İzleme önerisi rahatlattı
"Denetleme kurulları" sayesinde cezaevi yönetimleri denetime açılacak.
F tipi cezaevi tartışmaları sürerken, Adalet Bakanı Hikmet Sami Türk'ün, cezaevi denetleme kurulları oluşturulmasını telaffuz etmesi, F tipine temkinli çevreleri ve insan hakları örgütlerini rahatlattı. İnsan Hakları İzleme Komitesi de (HRW) Mayıs'ta yayınladığı bir deklarasyonla benzer bir sistemi gündeme getirerek, cezaevlerinin bağımsız denetimi için "Cezaevi İzleme Kurulu"nun oluşturulmasını istemişti.

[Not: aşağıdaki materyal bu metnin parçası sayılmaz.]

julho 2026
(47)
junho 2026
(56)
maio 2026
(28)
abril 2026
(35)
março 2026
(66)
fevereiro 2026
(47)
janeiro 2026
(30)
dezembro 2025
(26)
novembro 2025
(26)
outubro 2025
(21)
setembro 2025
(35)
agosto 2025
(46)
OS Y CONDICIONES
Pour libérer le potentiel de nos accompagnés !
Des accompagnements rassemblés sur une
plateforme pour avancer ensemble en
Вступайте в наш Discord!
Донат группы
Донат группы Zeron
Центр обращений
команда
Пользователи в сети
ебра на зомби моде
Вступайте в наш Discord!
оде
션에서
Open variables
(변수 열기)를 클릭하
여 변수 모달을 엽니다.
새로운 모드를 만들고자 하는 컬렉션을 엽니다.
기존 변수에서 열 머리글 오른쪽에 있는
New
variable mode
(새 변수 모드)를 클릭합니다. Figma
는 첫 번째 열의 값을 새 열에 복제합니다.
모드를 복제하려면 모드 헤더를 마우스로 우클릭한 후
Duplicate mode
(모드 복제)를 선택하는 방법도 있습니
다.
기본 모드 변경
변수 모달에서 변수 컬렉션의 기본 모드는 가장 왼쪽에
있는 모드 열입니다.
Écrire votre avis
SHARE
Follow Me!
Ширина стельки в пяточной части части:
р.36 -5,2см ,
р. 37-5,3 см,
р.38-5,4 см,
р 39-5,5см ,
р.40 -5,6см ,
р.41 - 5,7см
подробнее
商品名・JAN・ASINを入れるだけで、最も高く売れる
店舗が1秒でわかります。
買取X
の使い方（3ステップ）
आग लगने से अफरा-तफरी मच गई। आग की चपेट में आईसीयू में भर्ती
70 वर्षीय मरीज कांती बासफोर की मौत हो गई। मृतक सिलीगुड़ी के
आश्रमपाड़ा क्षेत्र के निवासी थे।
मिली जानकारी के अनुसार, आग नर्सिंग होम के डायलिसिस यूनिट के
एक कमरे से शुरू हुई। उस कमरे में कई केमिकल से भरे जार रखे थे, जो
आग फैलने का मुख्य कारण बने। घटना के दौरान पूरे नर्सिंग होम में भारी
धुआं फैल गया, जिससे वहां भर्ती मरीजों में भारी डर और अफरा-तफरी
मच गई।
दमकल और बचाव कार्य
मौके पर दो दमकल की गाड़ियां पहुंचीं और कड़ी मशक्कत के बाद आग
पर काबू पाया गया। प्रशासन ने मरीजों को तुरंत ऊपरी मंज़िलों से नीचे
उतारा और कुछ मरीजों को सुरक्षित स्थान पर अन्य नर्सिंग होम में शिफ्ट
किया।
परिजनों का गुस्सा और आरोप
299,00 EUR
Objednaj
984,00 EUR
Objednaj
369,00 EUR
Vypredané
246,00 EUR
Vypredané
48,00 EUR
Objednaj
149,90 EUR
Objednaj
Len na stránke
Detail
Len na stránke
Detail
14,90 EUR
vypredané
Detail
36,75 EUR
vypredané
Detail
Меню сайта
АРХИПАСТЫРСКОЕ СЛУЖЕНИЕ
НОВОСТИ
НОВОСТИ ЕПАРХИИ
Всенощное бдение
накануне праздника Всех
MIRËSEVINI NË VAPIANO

Bakanlığın önerisinde ne var?
Adalet Bakanlığı, cezaevleri için oluşturulması düşünülen "cezaevi denetleme kurulları" oluşturulmasında insan hakları örgütlerinin önerilerini dikkate aldı. Bakanlık, oluşturulacak bir infaz hakimliğinin yanısıra, her cezaevi için cezaevinin bulunduğu bölgede, avukat, emekli yargıç, sosyolog, psikolog gibi meslekler başta her meslekten ve her kesiminden temsilcilerin bulunduğu "cezaevi denetleme kurulları"nın oluşturulmasını gündeme getirdi.

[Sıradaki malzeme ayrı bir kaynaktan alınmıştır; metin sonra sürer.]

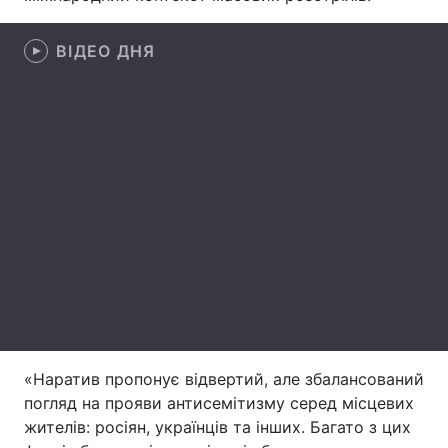
Лонгріди
ВІДЕО ДНЯ
Відео з Youtube
Статті
Інтерв'ю
Думки
Архів
Вакансії
Контакти
Послуги
«Наратив пропонує відвертий, але збалансований
погляд на прояви антисемітизму серед місцевих
жителів: росіян, українців та інших. Багато з цих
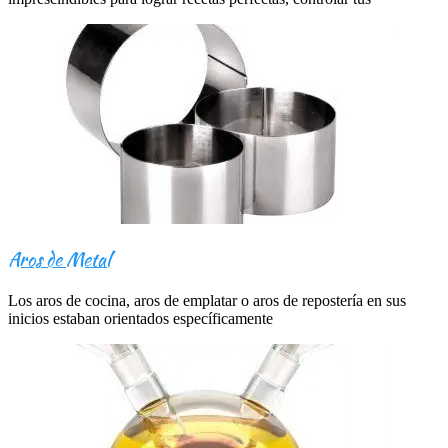
Aros de Metal
Los aros de cocina, aros de emplatar o aros de repostería en sus
inicios estaban orientados específicamente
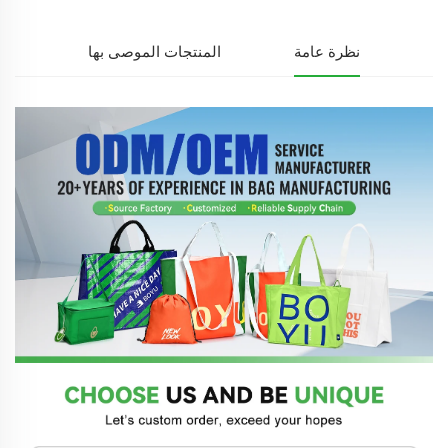
نظرة عامة
المنتجات الموصى بها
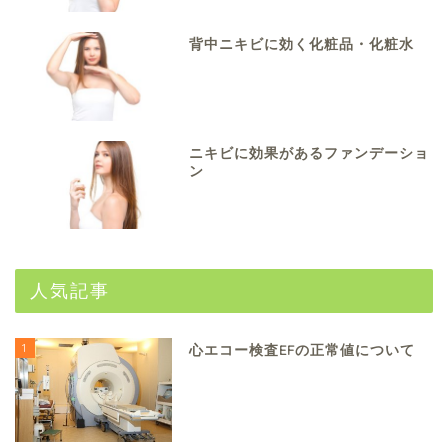
背中ニキビに効く化粧品・化粧水
ニキビに効果があるファンデーショ
ン
人気記事
1
心エコー検査EFの正常値について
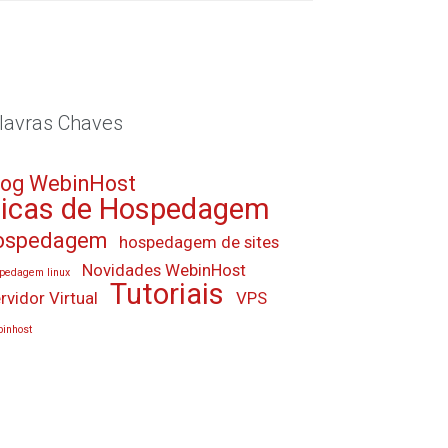
lavras Chaves
log WebinHost
icas de Hospedagem
ospedagem
hospedagem de sites
Novidades WebinHost
pedagem linux
Tutoriais
rvidor Virtual
VPS
inhost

Çalışma sistemine göre ise bu kurullar, yapacakları inceleme ve araştırmaların sonuçlarını, bir rapor halinde, infaz hakimliğine sunacaklar ve cezaevi yönetimleri hem hukuki hem de toplumsal denetime açılmış olacak.
HRW'nin teklifi nasıldı?
Merkezi New York'ta bulunan ve İnsan Hakları İzleme Komitesi, 25 Mayıs 2000'de yayınladığı deklarasyon ile Türkiye'de cezaevlerinin denetimi için "Cezaevi İzleme Kurulu"nun oluşturulmasını önermişti. Deklerasyonda kurulun şu kriterlere göre oluşturulması önerildi:
Barolar, insan hakları örgütleri ve cezaevleri ziyaretçileri ve Adalet Bakanlığı'na bağlı olmayan kişilerden bağımsız bir izleme sistemi oluşturulacak.
Bu sistem, cezaevi standartlarına olumlu katkıda bulunmanın yanısıra, tecrit uygulamasının el altından veya ceza sisteminin uzak köşelerinde gündeme gelmeyeceği konusunda tutuklular arasında güven oluşturacak.
Kurul cezaevleri ile ilgili olarak pekçok konuda değişiklik ve düzeltme isteyebilecek.